-- SOURCE INFORMATION follows --

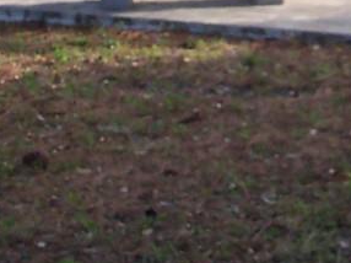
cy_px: -221
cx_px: 525
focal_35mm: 196
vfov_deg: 7.3
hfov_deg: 9.8
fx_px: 1986
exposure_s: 1/160
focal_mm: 6.3
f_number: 3
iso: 80
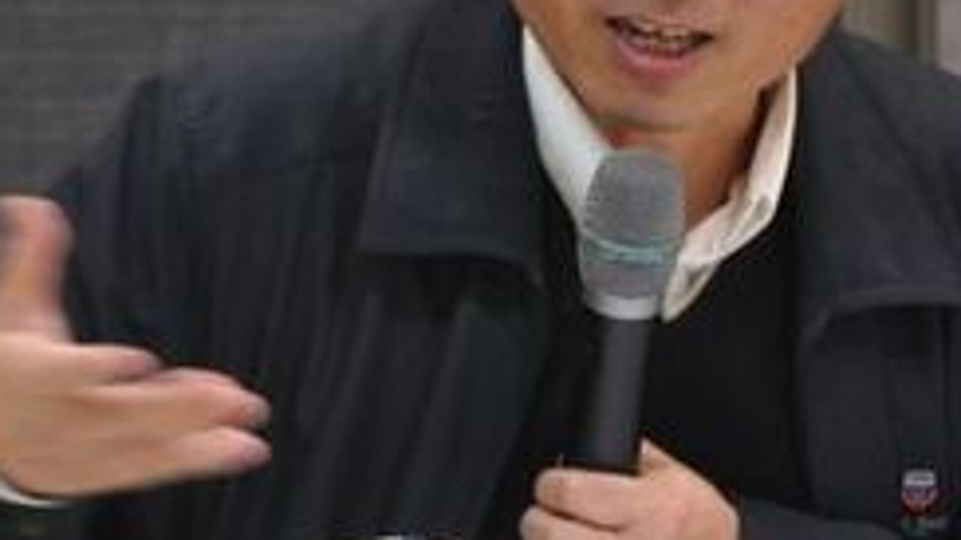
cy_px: 205
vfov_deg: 3.0
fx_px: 10341
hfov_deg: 5.3
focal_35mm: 406
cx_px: 390
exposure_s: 1/30
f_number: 5.6
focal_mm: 90
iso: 800
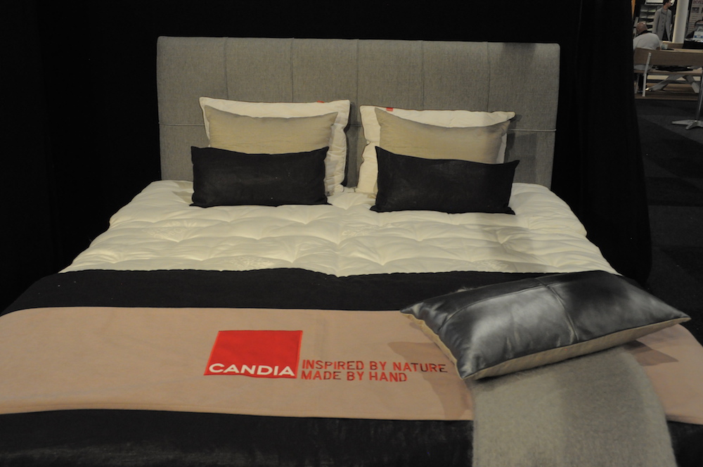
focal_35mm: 36
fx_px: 702
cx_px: 352
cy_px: 234
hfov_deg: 53.2
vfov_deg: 36.8
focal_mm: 24
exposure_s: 1/30
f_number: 8
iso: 1600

-- SOURCE INFORMATION concluded --

- ACTION ITEM:
Return the entries above exactly and in full; do not include images.

- RESPONSE AREA:
cy_px: -221
cx_px: 525
focal_35mm: 196
vfov_deg: 7.3
hfov_deg: 9.8
fx_px: 1986
exposure_s: 1/160
focal_mm: 6.3
f_number: 3
iso: 80
cy_px: 205
vfov_deg: 3.0
fx_px: 10341
hfov_deg: 5.3
focal_35mm: 406
cx_px: 390
exposure_s: 1/30
f_number: 5.6
focal_mm: 90
iso: 800
focal_35mm: 36
fx_px: 702
cx_px: 352
cy_px: 234
hfov_deg: 53.2
vfov_deg: 36.8
focal_mm: 24
exposure_s: 1/30
f_number: 8
iso: 1600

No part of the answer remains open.